Commenting on the unusual election atmosphere RTE news reported that “with fewer than half of the 300 seats being contested, voters cast ballots in modest numbers amid heavy security in polling that lacked the festivity typical of Bangladeshi elections and was shunned by international observers as flawed.”
The Christian Science Monitor wrote that the Prime Minister Sheikh Hasina’s refusal to step down “…and the ensuing boycott have undermined whatever chance there was that the election could bring her government broad public legitimacy.”
German online news and community site reported that “Hasina’s ruling Awami League is certain to win the election, with many seats going to government candidates by default.”
Writing on the credibility of the January 5th election the BBC in its Q and A section on Bangladesh General Election posted that “the credibility of Bangladesh’s election process has come under scrutiny because the Awami League (AL) is expected to secure a landslide win in the absence of a credible opposition. The United States and the European Union have refused to send observers, further raising questions over the electoral process.”
“Officials announced some results Sunday night.
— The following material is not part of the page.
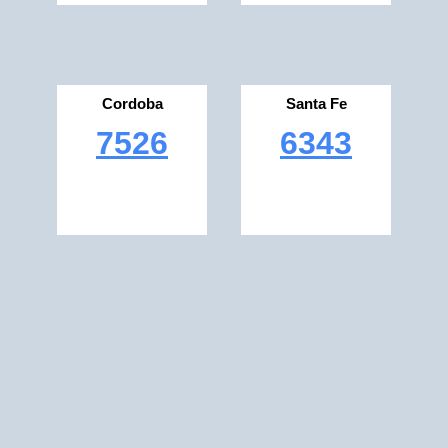
Cordoba
Santa Fe
7526
6343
But disputes over the vote appeared to be far from over, with the country’s largest opposition party calling for a fresh round of protests starting Monday against what they called “farcical polls.”” CNN reported.
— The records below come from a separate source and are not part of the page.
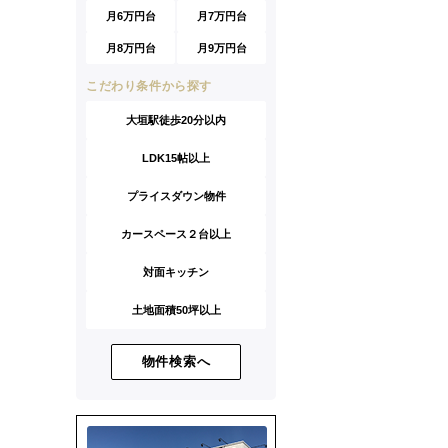
月6万円台
月7万円台
月8万円台
月9万円台
こだわり条件から探す
大垣駅徒歩20分以内
LDK15帖以上
プライスダウン物件
カースペース２台以上
対面キッチン
土地面積50坪以上
物件検索へ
The national media have generally been very critical of the general election held yesterday.
Prothom Alo slammed the government with scathing headline titled “Vote rigging in a shameful election”. The report compared Sheikh Hasina’s attempt to stage a one sided election with that of President Ershad and Khaleda Zia’s similar attempt in the past. “Every element of a disgraceful event was present during the one sided election held yesterday” the report said.
The Daily Amar Desh online reported that there has been a “revolt of the masses” against this election with the people boycotting the poll en masse. Innumerable centres across the country did not have one single voter attending the poll. Many Awami League supporters did not vote, Amar Desh reports.
The Daily Naya Diganta headline read “Voting ends amid boycott and violence, 20 killed”. The daily reported that the election day was unusual for lack of participation and absence of typical festive mood observed during Bangladeshi elections. “There were 585 foreign observers in the 2008 general election. This time there were 4. 2 from Bhutan and 2 from India” Naya Diganta reported.
The headline of Amader Shomoy read “A prearranged and fake victory”. The report said that the outcome of the election will be irrelevant and the Awami League government has not attained any moral authority through this election.
Most of the mainstream newspapers have been very critical and published negative report about the elction. Kaler Kantha headline read “A violent election without voters”. Special correspondent of the daily Inqilab reported that “Despite orders from the high up in government the administration and police failed to bring in voters.”
The Daily Sangram report said that “The people have rejected the election”. The newspaper reported that there have been unprecedented vote rigging and centres were taken over by the government supporters.
Manabzamin’s sarcastic headline read “Sheikh Hasina secure the first place with invisible votes”.
Bangladesh Protidin reported that even in the one sided election, where Awami League could not lose, there have been massive rigging. The daily Zugantar reported the incidents of violence across the country and the low turnout.
Bhorer Kagoj and Janakantha stood out amidst other reporting. The newspapers ran reports supporting the government. The Bhorer Kagoj headline read “Even vandalism could not avert voters from voting.”